Work instructions: A faithful, word-for-word copy of the data below is required, without pictures.

Task material:

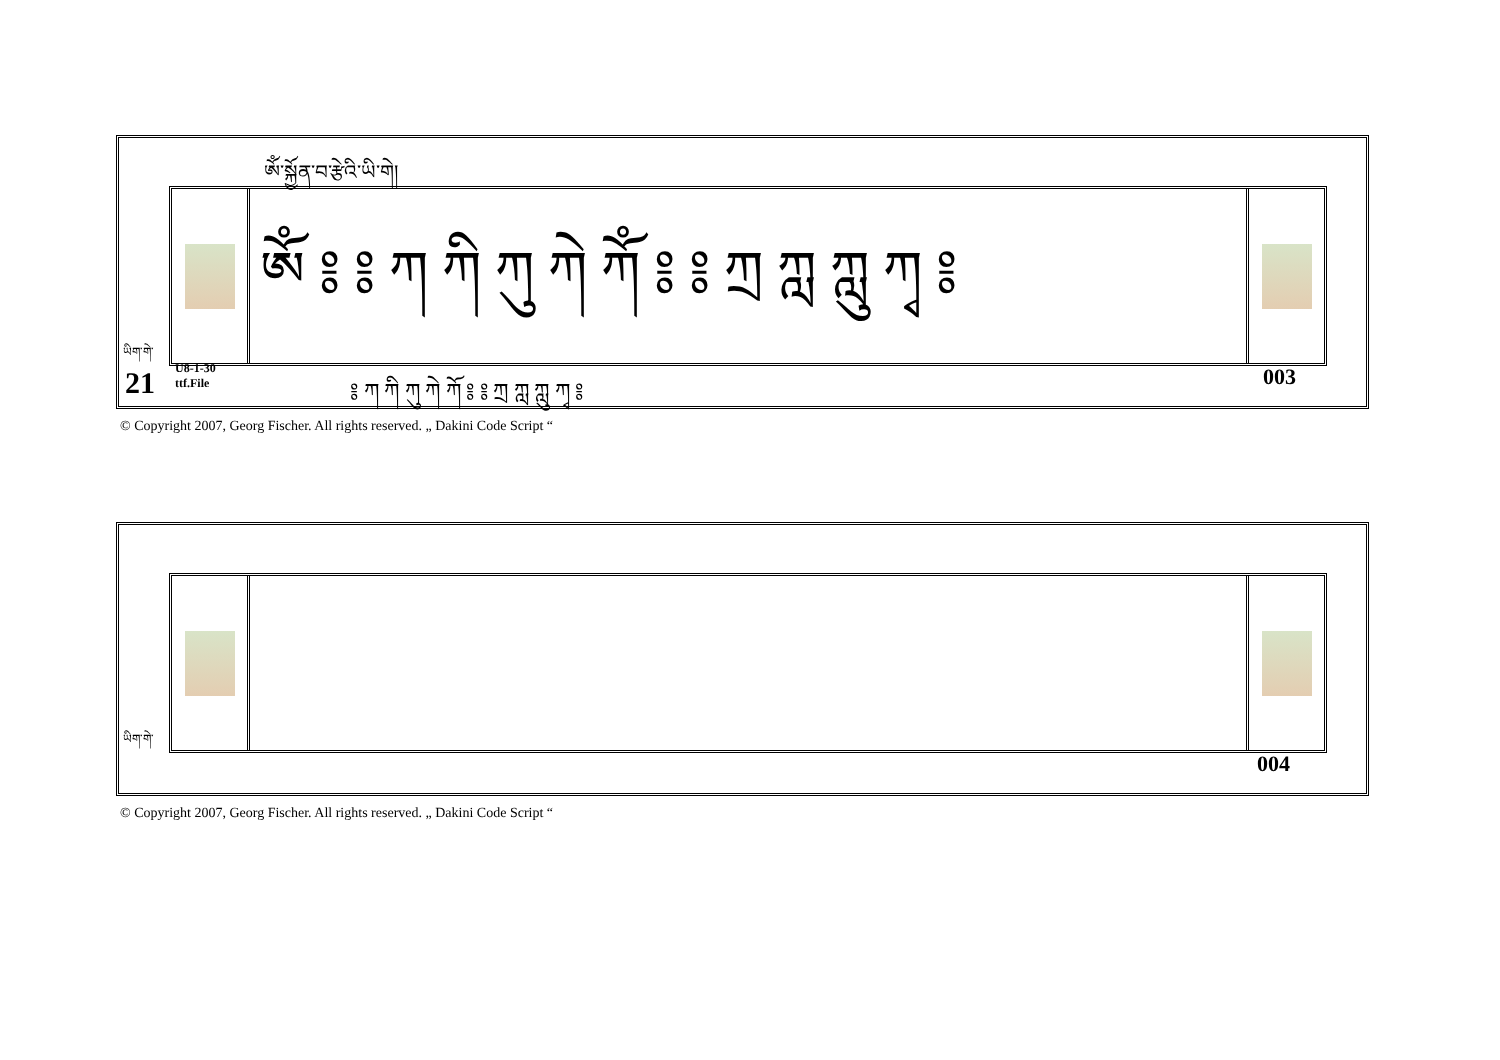ཨོཾ་སྐྱོན་བ་རྩེའི་ཡི་གེ།
ཨོཾ ༔ ༔ ཀ ཀི ཀུ ཀེ ཀོཾ ༔ ༔ ཀྲ ཀླ ཀླུ ཀྭ ༔
༔ ཀ ཀི ཀུ ཀེ ཀོ ༔ ༔ ཀྲ ཀླ ཀླུ ཀྭ ༔
ཡིག་གེ་
21
U8-1-30
ttf.File
003
© Copyright 2007, Georg Fischer. All rights reserved. „ Dakini Code Script “
ཡིག་གེ་
004
© Copyright 2007, Georg Fischer. All rights reserved. „ Dakini Code Script “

Written solution:
ཨོཾ་སྐྱོན་བ་རྩེའི་ཡི་གེ།
ཨོཾ ༔ ༔ ཀ ཀི ཀུ ཀེ ཀོཾ ༔ ༔ ཀྲ ཀླ ཀླུ ཀྭ ༔
༔ ཀ ཀི ཀུ ཀེ ཀོ ༔ ༔ ཀྲ ཀླ ཀླུ ཀྭ ༔
ཡིག་གེ་
21
U8-1-30
ttf.File
003
© Copyright 2007, Georg Fischer. All rights reserved. „ Dakini Code Script “
ཡིག་གེ་
004
© Copyright 2007, Georg Fischer. All rights reserved. „ Dakini Code Script “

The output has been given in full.